Par le célèbre M Tellemann Musicien.
     IL y a, mes chers Lecteurs, douze ou treize ans que Monsieur le Père Castel Jesuite, publia dans le Mercure
de Paris les premières idées de son clavecin ou orgue oculaire , qui fit tant de bruit; des idées si neuves ne
paroissant avoir alors pour objet qu'une simple spéoulation que bien des gens crurent pouvoir taxer d'inutile , & même d'imaginaire
ou de chimérique. L'Auteur, à la vérité, se défendit de les réaliser pendant neuf ou dix années. Mais enfin quelques personnes de ses amis
l'engagèrent insensiblement, & comme il le dit, sans qu'il s'en apperçût, à les mettre en exécution. C'est ce qu'il a fait de ses propres mains sans
le secours d'aucun ouvrier, & il est parvenu au point d'avoir presque entièrement achevé son ouvrage.
     Il y a un son fondamental & primitif dans la nature, auquel nous pouvons, par les régles de l'Art, donner le nom de ut : & il y a aussi une couleur
tonique originale & primitive, qui sert de base & de fondement à toutes les couleurs, c'est le bleu.

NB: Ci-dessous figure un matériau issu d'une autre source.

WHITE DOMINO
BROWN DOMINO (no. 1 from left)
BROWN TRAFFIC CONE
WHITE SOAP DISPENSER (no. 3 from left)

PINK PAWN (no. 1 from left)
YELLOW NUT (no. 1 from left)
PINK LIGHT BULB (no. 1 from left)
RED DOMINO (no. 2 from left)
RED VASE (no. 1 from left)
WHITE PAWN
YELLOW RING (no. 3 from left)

     Les tons entiers se partagent en demi-tons, & les cinq tons entiers de l'échelle ou gamme, y compris les deux demi tons naturels, font douze demi-tons;
sçavoir l'ut naturel , l’ut dieze; le re, le re dieze; le mi; le fa, le fa dieze; le sol, le sol dieze; le la, le la dieze; & le si. Il y a pareillement douze demi- couleurs, ou
demi-teintes, & il ne peut y en avoir ni plus ni moins, selon l'aveu des Peintres mêmes , & comme on peut le démontrer par d'autres raisons. Ces couleurs sont le bleu,
le céladon, le verd, l’olive, le jaune, l’aurore, l'orangé, le rouge, le cramoisi, le violet, l’agathe & le violant.

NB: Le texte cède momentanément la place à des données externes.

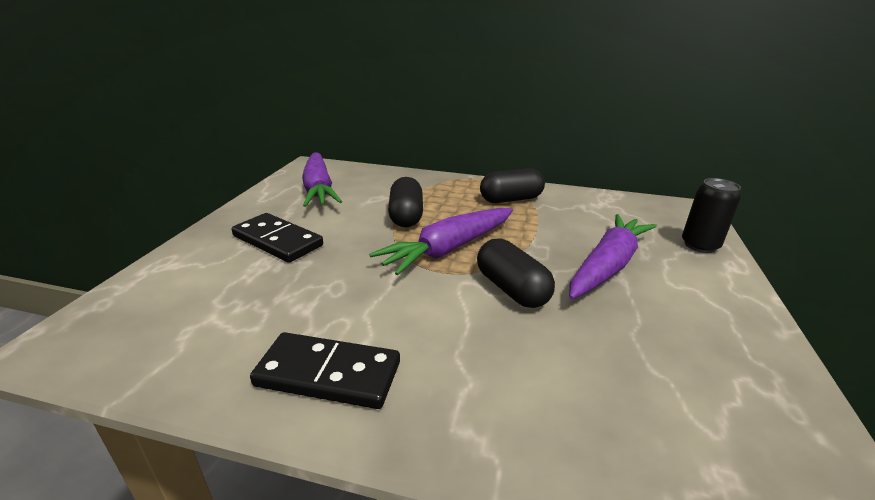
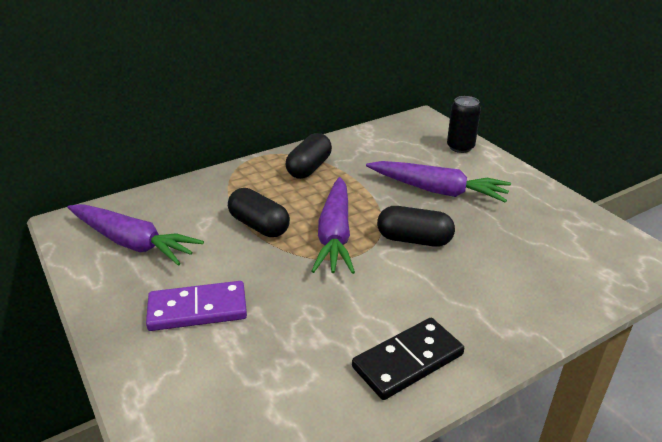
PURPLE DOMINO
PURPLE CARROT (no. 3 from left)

     M. le Père Castel a mis au jour tout l'arrangement de son nouvelle orgue ou clavecin, & de sa nouvelle Musique chromatique. Cependant jusqu'ici nous n'avons encore que
la moitié de la Musique. Le mouvement en fait l'ame, & ce mouvement consiste à faire entendre en differens tems differens sons, plus ou moins durables selon la mesure ou selon
la Musique qui les régle. Il s'agit donc ici de pouvoir, à son gré, montrer ou cacher les couleurs, de faire parôitre tantôt le bleu, tantôt le rouge, puis le verd, le violet. Quelquefois le verd
& le rouge successivement, tandis que le rouge demeure ou passe lentement devant nos yeux, ou seul , ou en compagnie d'autres couleurs.
     Comme la touche en pressant ou en tirant une targete, une pilore, ou un talon ouvre une soupape pour opérer un son, de même le P. Castel s'est servi de cordons de soye, de fils-d'archal, ou de languettes de bois, qui, étant tirés ou poussés par le derrière ou le devant de la touche, ouvrent un coffre de couleurs, un compartiment, ou une peinture, ou une lanterne éclairée en couleurs. De manière qu'au même instant vous entendez un son,vous voyez une couleur relative à ce son. Ceci suffit pour l’instruction au sujet du mouvement musical des couleurs.
     Plus les doigts courent & sautent sur le clavier, plus on voit de couleurs , soit en accords, soit dans une suite d'harmonie.